Unknown to alumna Fatima Ademoh, a recipient of the 2012 Rockefeller Social Innovation Award, running a campus mart as a Finance major would be the catalyst to spark her enthusiasm towards empowering people through agriculture.
While the classroom equipped Ms. Ademoh with the theoretical tools to create change and provide solutions, it was managing Quickie Mart on campus that shaped her practical experience and helped her to stand out.
She would proudly point out that applying the acquired knowledge to a real-world business scenario helped hone her entrepreneurial skill.
The campus club, Students in Free Enterprise (SIFE), was formed to support and improve small-scale businesses in the Yola community. Quickie Mart was a project of SIFE; in 2009/2010, Ms. Ademoh served as the third president, with faculty members as advisors.
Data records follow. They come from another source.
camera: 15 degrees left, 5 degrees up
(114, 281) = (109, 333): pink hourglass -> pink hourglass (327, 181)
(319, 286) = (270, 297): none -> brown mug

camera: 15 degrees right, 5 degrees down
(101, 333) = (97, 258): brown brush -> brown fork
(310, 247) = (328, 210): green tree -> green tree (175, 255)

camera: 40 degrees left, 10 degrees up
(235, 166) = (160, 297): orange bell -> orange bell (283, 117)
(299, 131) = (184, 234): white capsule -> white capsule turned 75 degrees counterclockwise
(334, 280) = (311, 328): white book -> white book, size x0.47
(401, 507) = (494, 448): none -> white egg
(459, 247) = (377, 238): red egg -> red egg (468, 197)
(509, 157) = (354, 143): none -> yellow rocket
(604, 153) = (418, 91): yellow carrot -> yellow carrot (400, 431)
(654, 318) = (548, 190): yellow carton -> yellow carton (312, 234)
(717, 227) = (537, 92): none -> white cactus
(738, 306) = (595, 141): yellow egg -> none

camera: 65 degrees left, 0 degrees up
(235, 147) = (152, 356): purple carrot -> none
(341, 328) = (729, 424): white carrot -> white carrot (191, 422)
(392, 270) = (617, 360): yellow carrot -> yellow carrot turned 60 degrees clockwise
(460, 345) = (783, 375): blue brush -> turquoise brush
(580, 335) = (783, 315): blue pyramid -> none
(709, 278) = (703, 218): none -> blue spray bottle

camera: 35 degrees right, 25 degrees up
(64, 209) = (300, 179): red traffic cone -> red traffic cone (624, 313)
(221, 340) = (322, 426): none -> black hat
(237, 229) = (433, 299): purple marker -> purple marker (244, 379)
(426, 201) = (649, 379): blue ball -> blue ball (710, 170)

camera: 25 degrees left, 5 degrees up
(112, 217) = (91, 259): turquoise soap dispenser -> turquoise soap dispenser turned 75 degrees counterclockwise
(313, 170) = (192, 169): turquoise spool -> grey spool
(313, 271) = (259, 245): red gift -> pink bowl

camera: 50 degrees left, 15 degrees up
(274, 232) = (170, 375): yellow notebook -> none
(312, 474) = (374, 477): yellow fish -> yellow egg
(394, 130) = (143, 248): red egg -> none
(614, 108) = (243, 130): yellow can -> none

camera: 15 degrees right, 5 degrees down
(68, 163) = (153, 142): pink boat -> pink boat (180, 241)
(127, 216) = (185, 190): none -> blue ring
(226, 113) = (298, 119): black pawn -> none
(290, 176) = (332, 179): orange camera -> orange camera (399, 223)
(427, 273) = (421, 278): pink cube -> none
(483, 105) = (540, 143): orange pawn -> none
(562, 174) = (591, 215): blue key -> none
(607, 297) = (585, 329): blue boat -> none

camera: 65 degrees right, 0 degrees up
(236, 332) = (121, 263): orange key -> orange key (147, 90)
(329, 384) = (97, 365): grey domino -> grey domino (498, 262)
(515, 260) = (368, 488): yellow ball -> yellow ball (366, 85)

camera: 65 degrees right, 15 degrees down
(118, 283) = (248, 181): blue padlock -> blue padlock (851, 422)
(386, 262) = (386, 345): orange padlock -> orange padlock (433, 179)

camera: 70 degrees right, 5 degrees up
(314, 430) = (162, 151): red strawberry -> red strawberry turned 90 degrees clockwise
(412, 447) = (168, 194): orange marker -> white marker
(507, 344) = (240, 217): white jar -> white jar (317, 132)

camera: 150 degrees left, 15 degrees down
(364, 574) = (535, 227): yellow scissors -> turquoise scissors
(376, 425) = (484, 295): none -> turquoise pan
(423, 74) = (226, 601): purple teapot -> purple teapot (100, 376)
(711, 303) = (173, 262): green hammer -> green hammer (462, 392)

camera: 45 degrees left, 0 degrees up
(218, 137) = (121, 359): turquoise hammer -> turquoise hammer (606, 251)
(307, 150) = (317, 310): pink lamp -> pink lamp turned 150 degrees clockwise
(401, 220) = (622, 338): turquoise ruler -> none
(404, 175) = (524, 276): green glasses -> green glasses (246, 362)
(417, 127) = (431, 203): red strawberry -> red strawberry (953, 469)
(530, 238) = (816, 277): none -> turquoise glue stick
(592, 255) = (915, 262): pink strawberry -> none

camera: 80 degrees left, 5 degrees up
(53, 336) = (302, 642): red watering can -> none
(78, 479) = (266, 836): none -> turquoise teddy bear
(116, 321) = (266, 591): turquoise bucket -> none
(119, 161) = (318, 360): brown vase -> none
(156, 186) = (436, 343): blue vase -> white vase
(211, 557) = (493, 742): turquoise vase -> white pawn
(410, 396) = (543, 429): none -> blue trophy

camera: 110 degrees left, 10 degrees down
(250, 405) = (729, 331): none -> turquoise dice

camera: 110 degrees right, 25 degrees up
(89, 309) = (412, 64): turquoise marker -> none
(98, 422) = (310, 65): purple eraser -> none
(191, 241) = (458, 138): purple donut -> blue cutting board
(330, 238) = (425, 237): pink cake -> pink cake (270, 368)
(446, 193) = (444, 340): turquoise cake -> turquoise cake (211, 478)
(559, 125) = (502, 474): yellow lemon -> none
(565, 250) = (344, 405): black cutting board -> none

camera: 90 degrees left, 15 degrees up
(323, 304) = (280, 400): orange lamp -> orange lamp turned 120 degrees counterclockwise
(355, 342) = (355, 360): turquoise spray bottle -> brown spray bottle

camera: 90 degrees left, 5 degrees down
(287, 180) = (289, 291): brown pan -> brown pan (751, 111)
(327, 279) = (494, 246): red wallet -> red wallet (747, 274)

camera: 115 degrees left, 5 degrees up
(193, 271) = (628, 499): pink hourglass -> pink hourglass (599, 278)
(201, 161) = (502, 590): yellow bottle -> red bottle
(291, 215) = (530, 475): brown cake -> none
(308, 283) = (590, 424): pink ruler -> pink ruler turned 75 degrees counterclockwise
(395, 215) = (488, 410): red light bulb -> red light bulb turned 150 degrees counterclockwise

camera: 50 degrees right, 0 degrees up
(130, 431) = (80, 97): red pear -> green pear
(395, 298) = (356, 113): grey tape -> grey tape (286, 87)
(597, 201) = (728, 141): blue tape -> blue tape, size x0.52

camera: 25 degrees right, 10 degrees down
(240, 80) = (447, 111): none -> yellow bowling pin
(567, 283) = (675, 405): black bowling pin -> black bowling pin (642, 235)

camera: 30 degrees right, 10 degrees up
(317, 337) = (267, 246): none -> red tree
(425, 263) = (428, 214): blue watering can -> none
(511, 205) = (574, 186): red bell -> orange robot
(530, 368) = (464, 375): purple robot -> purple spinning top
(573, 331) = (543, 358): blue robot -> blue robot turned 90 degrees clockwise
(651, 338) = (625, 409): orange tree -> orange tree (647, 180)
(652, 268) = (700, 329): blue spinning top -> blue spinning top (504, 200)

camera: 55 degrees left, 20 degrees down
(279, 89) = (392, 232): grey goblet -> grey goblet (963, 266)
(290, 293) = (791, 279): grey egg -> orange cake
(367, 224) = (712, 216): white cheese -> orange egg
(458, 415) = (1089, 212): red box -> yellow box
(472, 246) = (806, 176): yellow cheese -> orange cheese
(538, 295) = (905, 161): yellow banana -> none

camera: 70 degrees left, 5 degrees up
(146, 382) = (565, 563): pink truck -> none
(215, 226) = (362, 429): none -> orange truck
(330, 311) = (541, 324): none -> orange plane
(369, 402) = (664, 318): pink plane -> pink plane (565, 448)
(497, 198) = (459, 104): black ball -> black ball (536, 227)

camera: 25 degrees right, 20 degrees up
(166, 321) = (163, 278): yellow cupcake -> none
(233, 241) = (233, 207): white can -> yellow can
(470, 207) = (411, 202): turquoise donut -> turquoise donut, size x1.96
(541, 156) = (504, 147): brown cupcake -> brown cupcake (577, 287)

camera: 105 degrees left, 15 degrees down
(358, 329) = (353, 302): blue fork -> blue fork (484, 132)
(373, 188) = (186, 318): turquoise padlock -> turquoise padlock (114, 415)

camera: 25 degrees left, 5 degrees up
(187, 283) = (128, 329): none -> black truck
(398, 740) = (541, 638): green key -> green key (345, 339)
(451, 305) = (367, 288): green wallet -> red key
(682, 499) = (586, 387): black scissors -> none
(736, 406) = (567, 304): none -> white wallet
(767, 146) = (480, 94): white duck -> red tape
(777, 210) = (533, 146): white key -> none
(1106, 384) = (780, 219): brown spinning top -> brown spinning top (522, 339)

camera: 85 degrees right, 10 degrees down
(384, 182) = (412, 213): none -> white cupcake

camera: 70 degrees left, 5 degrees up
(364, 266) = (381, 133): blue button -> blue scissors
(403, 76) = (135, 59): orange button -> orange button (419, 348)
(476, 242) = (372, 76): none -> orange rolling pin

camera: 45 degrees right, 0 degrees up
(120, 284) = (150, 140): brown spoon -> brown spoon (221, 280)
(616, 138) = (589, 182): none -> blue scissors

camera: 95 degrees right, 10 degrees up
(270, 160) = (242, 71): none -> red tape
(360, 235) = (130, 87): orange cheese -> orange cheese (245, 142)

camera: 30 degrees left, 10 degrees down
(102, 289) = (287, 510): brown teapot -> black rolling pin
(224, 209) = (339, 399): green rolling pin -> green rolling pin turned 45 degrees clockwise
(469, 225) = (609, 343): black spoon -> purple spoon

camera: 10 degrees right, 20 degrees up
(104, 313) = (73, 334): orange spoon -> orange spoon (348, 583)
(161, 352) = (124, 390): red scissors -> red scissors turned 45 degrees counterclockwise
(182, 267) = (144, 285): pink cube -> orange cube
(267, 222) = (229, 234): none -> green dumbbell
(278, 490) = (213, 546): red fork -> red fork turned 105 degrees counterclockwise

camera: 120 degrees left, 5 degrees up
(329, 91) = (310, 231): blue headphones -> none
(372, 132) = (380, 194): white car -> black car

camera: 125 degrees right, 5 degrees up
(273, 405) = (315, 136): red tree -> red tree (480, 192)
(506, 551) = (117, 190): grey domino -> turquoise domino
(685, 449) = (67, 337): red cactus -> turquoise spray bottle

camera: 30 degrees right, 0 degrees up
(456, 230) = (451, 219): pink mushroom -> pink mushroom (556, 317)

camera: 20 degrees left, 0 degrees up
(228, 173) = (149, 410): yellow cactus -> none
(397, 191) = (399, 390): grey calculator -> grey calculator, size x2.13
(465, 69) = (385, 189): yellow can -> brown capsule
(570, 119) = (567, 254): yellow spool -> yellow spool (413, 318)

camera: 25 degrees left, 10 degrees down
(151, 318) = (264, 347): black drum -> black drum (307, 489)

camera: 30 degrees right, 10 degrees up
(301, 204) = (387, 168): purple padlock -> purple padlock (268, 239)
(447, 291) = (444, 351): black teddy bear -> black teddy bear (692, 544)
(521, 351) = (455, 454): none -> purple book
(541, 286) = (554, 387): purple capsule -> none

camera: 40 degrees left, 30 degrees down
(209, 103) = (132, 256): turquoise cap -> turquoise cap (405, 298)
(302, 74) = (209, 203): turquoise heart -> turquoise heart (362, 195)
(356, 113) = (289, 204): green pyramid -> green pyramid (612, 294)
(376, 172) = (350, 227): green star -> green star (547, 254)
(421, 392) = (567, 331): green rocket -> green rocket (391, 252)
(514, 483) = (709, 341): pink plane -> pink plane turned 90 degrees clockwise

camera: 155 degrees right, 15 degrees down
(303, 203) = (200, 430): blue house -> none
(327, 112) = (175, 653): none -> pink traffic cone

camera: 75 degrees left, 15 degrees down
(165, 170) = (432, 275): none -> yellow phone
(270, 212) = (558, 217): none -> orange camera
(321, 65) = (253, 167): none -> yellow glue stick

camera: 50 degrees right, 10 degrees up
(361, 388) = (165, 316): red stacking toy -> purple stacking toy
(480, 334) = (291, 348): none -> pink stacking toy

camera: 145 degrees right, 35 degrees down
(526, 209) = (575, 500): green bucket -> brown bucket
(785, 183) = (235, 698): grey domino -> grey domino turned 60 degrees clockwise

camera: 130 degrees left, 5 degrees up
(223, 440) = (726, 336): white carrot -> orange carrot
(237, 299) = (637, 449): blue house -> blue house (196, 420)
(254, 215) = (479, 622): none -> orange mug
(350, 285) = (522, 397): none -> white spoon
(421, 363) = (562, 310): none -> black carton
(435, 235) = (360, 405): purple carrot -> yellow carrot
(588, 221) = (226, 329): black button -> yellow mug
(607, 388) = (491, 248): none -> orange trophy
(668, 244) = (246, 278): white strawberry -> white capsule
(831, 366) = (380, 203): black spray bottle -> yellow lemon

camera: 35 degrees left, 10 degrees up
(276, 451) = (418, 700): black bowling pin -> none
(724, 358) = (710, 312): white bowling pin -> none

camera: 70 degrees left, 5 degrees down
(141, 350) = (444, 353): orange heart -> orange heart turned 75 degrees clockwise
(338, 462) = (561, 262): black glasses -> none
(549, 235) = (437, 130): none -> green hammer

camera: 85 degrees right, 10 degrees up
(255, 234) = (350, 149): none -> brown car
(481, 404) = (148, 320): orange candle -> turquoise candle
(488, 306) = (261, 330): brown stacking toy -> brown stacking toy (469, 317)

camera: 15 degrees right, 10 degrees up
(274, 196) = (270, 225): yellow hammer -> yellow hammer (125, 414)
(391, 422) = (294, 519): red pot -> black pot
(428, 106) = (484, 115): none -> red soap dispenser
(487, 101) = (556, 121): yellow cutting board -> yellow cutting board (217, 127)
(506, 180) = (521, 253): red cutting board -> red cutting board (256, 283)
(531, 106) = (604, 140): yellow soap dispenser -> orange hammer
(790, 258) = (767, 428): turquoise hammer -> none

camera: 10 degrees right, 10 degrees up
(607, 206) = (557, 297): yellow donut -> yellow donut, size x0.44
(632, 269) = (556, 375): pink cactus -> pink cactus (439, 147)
Today, Ms. Ademoh is the founder of Ajima Youth Empowerment Foundation (AYEF), an NGO that works with young leaders to create sustainable social enterprises and projects that foster innovation and economic growth in developing communities.
AYEF has supported projects such as “Youth Agro Entrepreneurs,” a scheme that focuses on providing youths with up-to-date training on practical agriculture and entrepreneurship skills to enable them to grow a sustainable agribusiness venture.
In 2014, Ademoh with 25 semi-finalists from 18 other African countries participated in the ‘AgribizforAfrica’ competition and won $1,000.
The big break however came for her when she successfully secured $100,000 from the United States African Development Foundation (USADF) Power Africa Off-grid Energy Challenge to launch the project “Waste-2-Watt.”
The project aims at increasing access to affordable electricity in rural communities and power production activities.
Ademoh explained that the push behind “Waste-2-Watt” initiative is to “eradicate energy poverty in Nigeria through affordable solutions that feature community ownership of renewable energy projects.” The initiative will leverage agricultural waste generated in the Kuje area of Abuja by providing off-grid electricity, clean water, and biogas cooking fuel for farmers.
Ms. Ademoh is also a recipient of the Mandela Washington Fellowship, a network that provides young African leaders with the resources to foster change in their communities. Recently in Abuja, she was featured as a panelist on Institut Français du Nigeria quarterly talk on ecological management.